Several times during the morning we had listened to a weather warning on the VHF radio. Further out in the Bristol Channel gale force 8 was imminent and in other parts of the Bristol Channel winds of up to force 7 were to be expected. So far on this trip we had not experienced any more than a force 4 but we were acutely aware that this may at anytime catch us up and we’d spent much of our time watching out for tell tail signs behind us. Luckily though, we hadn’t seen any sign of a gale yet. We hoped that if we kept up a good progress we might make it most of the way home before it got too exciting for comfort. As it happened, we were to experience a drop in wind as the trip progressed and at times it was to become a gentle force 3.

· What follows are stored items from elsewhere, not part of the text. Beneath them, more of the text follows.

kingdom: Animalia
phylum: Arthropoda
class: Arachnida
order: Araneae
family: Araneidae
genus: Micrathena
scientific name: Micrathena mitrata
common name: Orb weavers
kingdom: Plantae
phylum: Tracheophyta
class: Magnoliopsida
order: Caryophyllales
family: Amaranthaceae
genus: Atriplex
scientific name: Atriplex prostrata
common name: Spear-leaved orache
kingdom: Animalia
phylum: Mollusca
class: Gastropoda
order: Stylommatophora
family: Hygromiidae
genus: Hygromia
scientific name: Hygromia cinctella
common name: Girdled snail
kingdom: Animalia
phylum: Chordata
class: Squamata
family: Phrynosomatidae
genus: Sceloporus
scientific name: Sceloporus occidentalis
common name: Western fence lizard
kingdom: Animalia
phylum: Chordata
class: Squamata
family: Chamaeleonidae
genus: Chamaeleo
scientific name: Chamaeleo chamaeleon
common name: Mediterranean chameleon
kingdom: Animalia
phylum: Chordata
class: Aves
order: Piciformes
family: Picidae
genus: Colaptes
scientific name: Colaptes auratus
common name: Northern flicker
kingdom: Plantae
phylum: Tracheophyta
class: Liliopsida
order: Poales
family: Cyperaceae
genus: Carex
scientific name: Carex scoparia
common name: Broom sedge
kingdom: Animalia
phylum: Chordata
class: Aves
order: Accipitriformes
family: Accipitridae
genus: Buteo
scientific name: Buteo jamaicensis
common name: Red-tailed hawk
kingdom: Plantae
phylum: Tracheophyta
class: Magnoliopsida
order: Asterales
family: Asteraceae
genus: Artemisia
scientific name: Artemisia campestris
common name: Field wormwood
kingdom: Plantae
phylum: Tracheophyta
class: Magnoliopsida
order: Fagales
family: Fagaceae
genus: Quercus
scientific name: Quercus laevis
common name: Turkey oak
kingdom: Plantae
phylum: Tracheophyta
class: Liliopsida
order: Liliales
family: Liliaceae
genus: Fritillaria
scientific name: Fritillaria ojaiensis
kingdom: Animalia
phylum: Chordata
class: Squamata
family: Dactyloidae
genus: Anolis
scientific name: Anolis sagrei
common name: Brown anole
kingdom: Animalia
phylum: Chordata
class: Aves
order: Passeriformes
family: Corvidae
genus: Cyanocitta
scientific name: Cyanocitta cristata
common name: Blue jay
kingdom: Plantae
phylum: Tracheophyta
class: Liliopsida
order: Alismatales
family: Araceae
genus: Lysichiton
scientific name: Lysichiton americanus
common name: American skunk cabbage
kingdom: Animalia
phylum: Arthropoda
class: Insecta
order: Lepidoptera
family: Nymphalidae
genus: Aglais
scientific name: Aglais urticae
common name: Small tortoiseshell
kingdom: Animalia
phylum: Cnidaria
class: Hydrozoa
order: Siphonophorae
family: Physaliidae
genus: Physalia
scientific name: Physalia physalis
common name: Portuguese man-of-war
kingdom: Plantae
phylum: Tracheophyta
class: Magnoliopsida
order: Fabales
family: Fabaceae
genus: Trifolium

Later on another stop was made, this time on sand! Another brew up and some food set us up again and we set off once more, this time to take a close look at Denny Island. A lump of rock surrounded by sandbanks, Denny Island rises up out the estuary, resisting the forces of nature and the ceaseless hammering it gets from the second largest tidal range in the world. If the water had been lower allowing us to see the extent of the rock I would have run aground on the sands to explore the little island. But the rock met the water line and I wasn’t going to risk a hole in the canoe out here. We’ll go back in due course at a suitable water level.

Ian had to navigate us across the shallows. The water boiled up with the usual tell tale signs of shallows and sand banks and I raised the rudder and leeboard as we sailed in only a about a foot of water. It’s a strange experience to be in sight of the second Severn crossing, only a short distance from the main shipping lane and in less than knee deep of water. One small area of the shipping lane is never less than 30 metres deep which is a massive contrast to where we were sailing across the edge of Bedwin Sands. It’s no wonder that all commercial ships heading to Sharpness have to have a river pilot on board.

Today the ‘Shoots’ were kind to us with nothing to be concerned about. But even so the eddies just up river of the second Severn Crossing were present in their usual force. These eddies are very strong and on more than one occasion we have been spun around on the spot through 180 degrees even with the sail full of wind. There’s nothing inviting about this area of the river and it always looks very forbidding. But once past the mouth of the river Wye, the Severn regains its usual flow and once more we are speeding towards the old Severn Bridge.

The sail back towards Sharpness was relaxing and uneventful and we followed the right hand shore passing by Littleton Warth, Oldbury Pill and the tidal reservoir at Oldbury Power Station. Before arriving at Sharpness we sailed to Lydney Yacht Club, shooting past the end of Lydney Pier into the slack water behind. Here, on the slip the sail was furled, the boom tied to the outrigger poles and I radioed the Pier Head at Sharpness to request permission to enter the lock.

The tide was still in full flow as we motored across the river to Sharpness and the flow across the end of the piers was incredible. Ferrygliding across controlling the canoe with the throttle we made a neat entry directly behind the right hand pier and proceeded into the shelter of the lock.

After locking into the canal a brief stop was made for some hot soup before we headed back the last couple of miles to Purton where we had set out from.

Arriving at Purton in the fading evening light, at the end of an interesting couple of days both of us looked forward to some fish and chips and a proper night’s sleep.

Looking back on it we realised that we had taken a bit too much kit with us and we could slim this down quite a bit next time we go. We also discovered that the outboard motor need not detract from the sailing or paddling at all and is in fact is a helpful piece of kit on a trip like this offering a bit more scope to a really versatile little canoe. Most of all though we enjoyed our little exploration of the river Axe and Uphill Boat Centre and sailing all the way home again with the wind on the stern.